In a soliloquy (known as the 'Dagger Soliloquy') from Macbeth, Macbeth alludes to Tarquin as a 'trope of stealth':
With Tarquin's ravishing strides, towards his design
Moves like a ghost. (Act 2 Scene 1, Lines 5-6)
In Shakespeare's history play Julius Caesar (Act 2, Scene 1), the character Brutus reflects on his ancestor's role in overthrowing Tarquin's father and the monarchy:
 … Shall Rome stand under one man's awe?
What, Rome?
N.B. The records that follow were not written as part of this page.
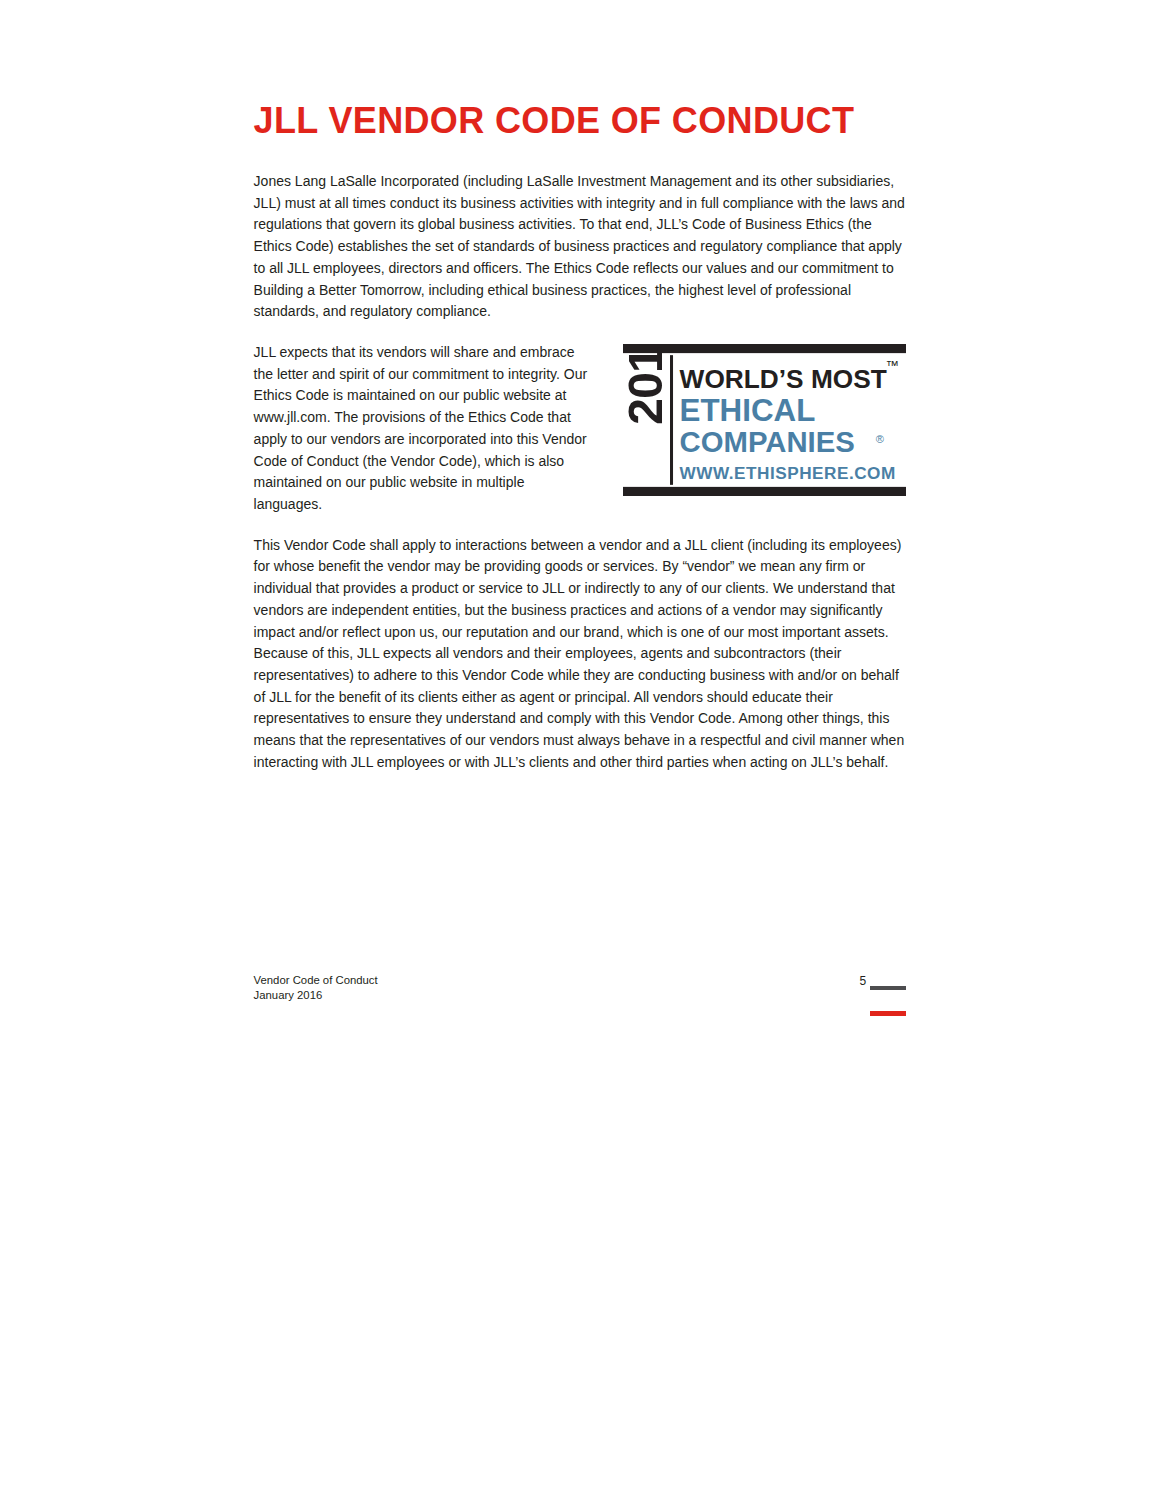JLL VENDOR CODE OF CONDUCT
Jones Lang LaSalle Incorporated (including LaSalle Investment Management and its other subsidiaries, JLL) must at all times conduct its business activities with integrity and in full compliance with the laws and regulations that govern its global business activities. To that end, JLL’s Code of Business Ethics (the Ethics Code) establishes the set of standards of business practices and regulatory compliance that apply to all JLL employees, directors and officers. The Ethics Code reflects our values and our commitment to Building a Better Tomorrow, including ethical business practices, the highest level of professional standards, and regulatory compliance.
JLL expects that its vendors will share and embrace the letter and spirit of our commitment to integrity. Our Ethics Code is maintained on our public website at www.jll.com. The provisions of the Ethics Code that apply to our vendors are incorporated into this Vendor Code of Conduct (the Vendor Code), which is also maintained on our public website in multiple languages.
This Vendor Code shall apply to interactions between a vendor and a JLL client (including its employees) for whose benefit the vendor may be providing goods or services. By “vendor” we mean any firm or individual that provides a product or service to JLL or indirectly to any of our clients. We understand that vendors are independent entities, but the business practices and actions of a vendor may significantly impact and/or reflect upon us, our reputation and our brand, which is one of our most important assets. Because of this, JLL expects all vendors and their employees, agents and subcontractors (their representatives) to adhere to this Vendor Code while they are conducting business with and/or on behalf of JLL for the benefit of its clients either as agent or principal. All vendors should educate their representatives to ensure they understand and comply with this Vendor Code. Among other things, this means that the representatives of our vendors must always behave in a respectful and civil manner when interacting with JLL employees or with JLL’s clients and other third parties when acting on JLL’s behalf.
Vendor Code of Conduct
January 2016
5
My ancestors did from the streets of Rome the Tarquin drive, when he was call'd a king.

Tarquin, under his first name Sextus, is present with the Etruscan army in Thomas Babington Macaulay's Lays of Ancient Rome, when Lars Porsena, King of Clusium, attempts to restore the Tarquin dynasty to the Roman throne:

By the right wheel rode Mamilius, prince of the Latian name,

And by the left false Sextus, who wrought the deed of shame.

But when the face of Sextus was seen among the foes,

A yell that rent the firmament from all the town arose.

On the house-tops was no woman but spat toward him and hissed,

No child but screamed out curses, and shook its little fist.

Lucretia's rape is also the subject of Benjamin Britten's 1946 opera The Rape of Lucretia.